Cache-Driven Parallelization Design: By caching intermediate ray-marching states and sorting them by Gaussian index, the paper elegantly transforms the Jacobian-vector product computation in PCG from per-pixel to per-pixel-per-splat parallelization. This idea is transferable to other differentiable rendering tasks requiring frequent computation of Jacobian-related quantities.
Orthogonality Advantage: The LM optimizer is orthogonal and complementary to rasterization acceleration and densification improvements, and can be directly combined with existing work.

Limitations & Future Work¶

High memory consumption (53 GB); high-resolution scenes may require CPU offloading.
The densification stage still relies on ADAM and cannot be unified within the LM framework.
The method is sensitive to initialization; applying LM directly on SfM initialization yields poor results.
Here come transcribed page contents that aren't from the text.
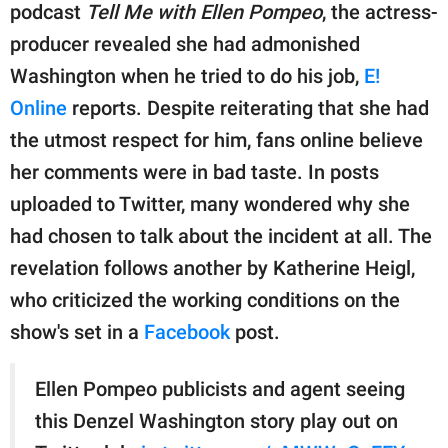
publishing
podcast
Tell Me with Ellen Pompeo
, the actress-
family.
producer revealed she had admonished
© GOOD Worldwide Inc.
Washington when he tried to do his job,
E!
All Rights Reserved.
Online
reports. Despite reiterating that she had
the utmost respect for him, fans online believe
her comments were in bad taste. In posts
uploaded to Twitter, many wondered why she
had chosen to talk about the incident at all. The
revelation follows another by Katherine Heigl,
who criticized the working conditions on the
show's set in a
Facebook
post.
Ellen Pompeo publicists and agent seeing
this Denzel Washington story play out on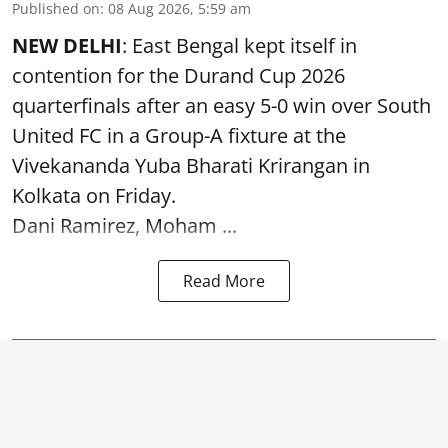
Published on
:
08 Aug 2026, 5:59 am
NEW DELHI
: East Bengal kept itself in
contention for the Durand Cup 2026
quarterfinals after an easy 5-0 win over South
United FC in a Group-A fixture at the
Vivekananda Yuba Bharati Krirangan in
Kolkata
on Friday.
Dani Ramirez, Moham ...
Read More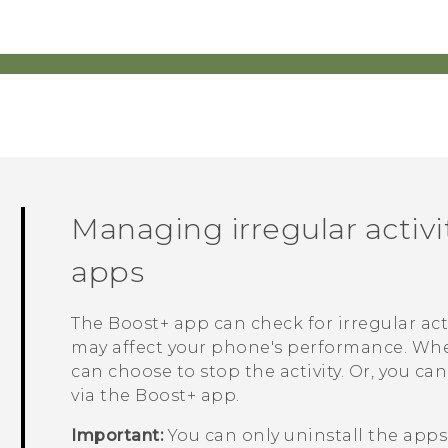
Managing irregular activ
apps
The
Boost+
app can check for irregular ac
may affect your phone's performance. When 
can choose to stop the activity. Or, you c
via the
Boost+
app.
Important:
You can only uninstall the app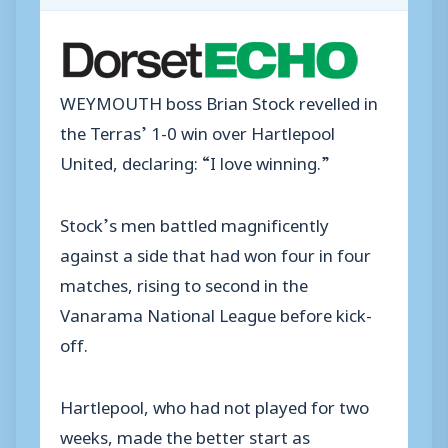
WEYMOUTH boss Brian Stock revelled in
the Terras’ 1-0 win over Hartlepool
United, declaring: “I love winning.”
Stock’s men battled magnificently
against a side that had won four in four
matches, rising to second in the
Vanarama National League before kick-
off.
Hartlepool, who had not played for two
weeks, made the better start as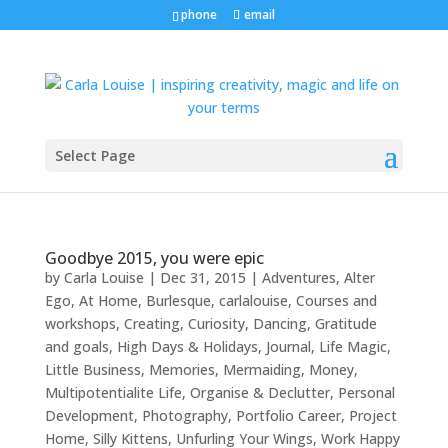
phone
email
Select Page
Goodbye 2015, you were epic
by
Carla Louise
|
Dec 31, 2015
|
Adventures
,
Alter
Ego
,
At Home
,
Burlesque
,
carlalouise
,
Courses and
workshops
,
Creating
,
Curiosity
,
Dancing
,
Gratitude
and goals
,
High Days & Holidays
,
Journal
,
Life Magic
,
Little Business
,
Memories
,
Mermaiding
,
Money
,
Multipotentialite Life
,
Organise & Declutter
,
Personal
Development
,
Photography
,
Portfolio Career
,
Project
Home
,
Silly Kittens
,
Unfurling Your Wings
,
Work Happy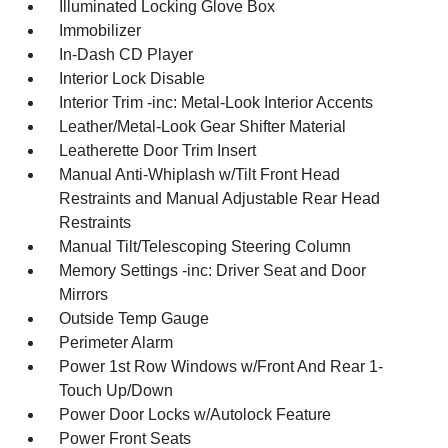
Illuminated Locking Glove Box
Immobilizer
In-Dash CD Player
Interior Lock Disable
Interior Trim -inc: Metal-Look Interior Accents
Leather/Metal-Look Gear Shifter Material
Leatherette Door Trim Insert
Manual Anti-Whiplash w/Tilt Front Head
Restraints and Manual Adjustable Rear Head
Restraints
Manual Tilt/Telescoping Steering Column
Memory Settings -inc: Driver Seat and Door
Mirrors
Outside Temp Gauge
Perimeter Alarm
Power 1st Row Windows w/Front And Rear 1-
Touch Up/Down
Power Door Locks w/Autolock Feature
Power Front Seats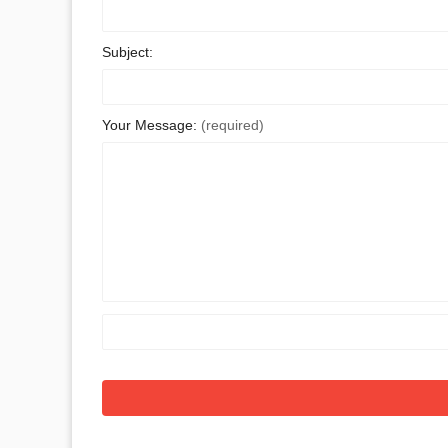
Subject:
Your Message:
(required)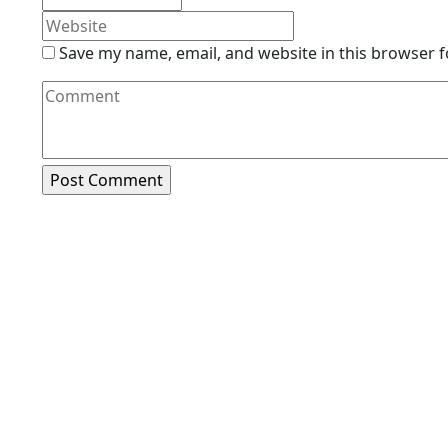
Save my name, email, and website in this browser f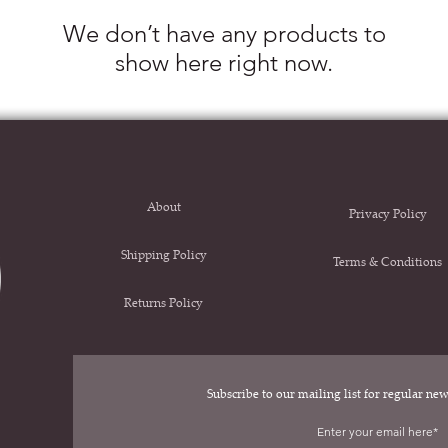
We don’t have any products to
show here right now.
About
Privacy Policy
Shipping Policy
Terms & Conditions
Returns Policy
Subscribe to our mailing list for regular n
.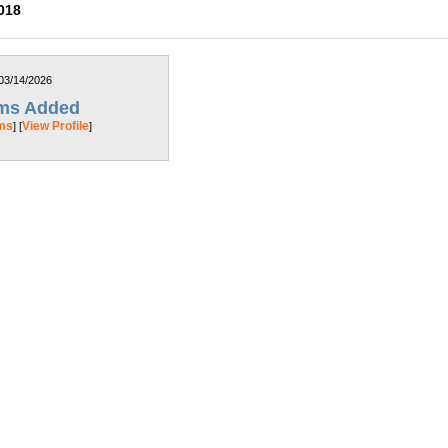
018
 03/14/2026
ems Added
ems
View Profile
] [
]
vs. ADAM with Multi-View Batches: Increasing ADAM's batch size to the same scale still requires more iterations and time to converge to equivalent quality.
vs. gsplat / DISTWAR: These methods accelerate rasterization forward and backward passes, and are orthogonal and complementary to the optimizer replacement proposed in this paper.

Rating¶

Novelty: ⭐⭐⭐⭐ Introduces LM into 3DGS optimization and addresses the engineering challenges of GPU parallelization.
Experimental Thoroughness: ⭐⭐⭐⭐⭐ Evaluated on 3 datasets × 4 baselines with comprehensive ablation studies.
Writing Quality: ⭐⭐⭐⭐ Method description is clear and algorithmic details are complete.
Value: ⭐⭐⭐⭐ A practical plug-and-play acceleration solution, with memory overhead as the primary limitation.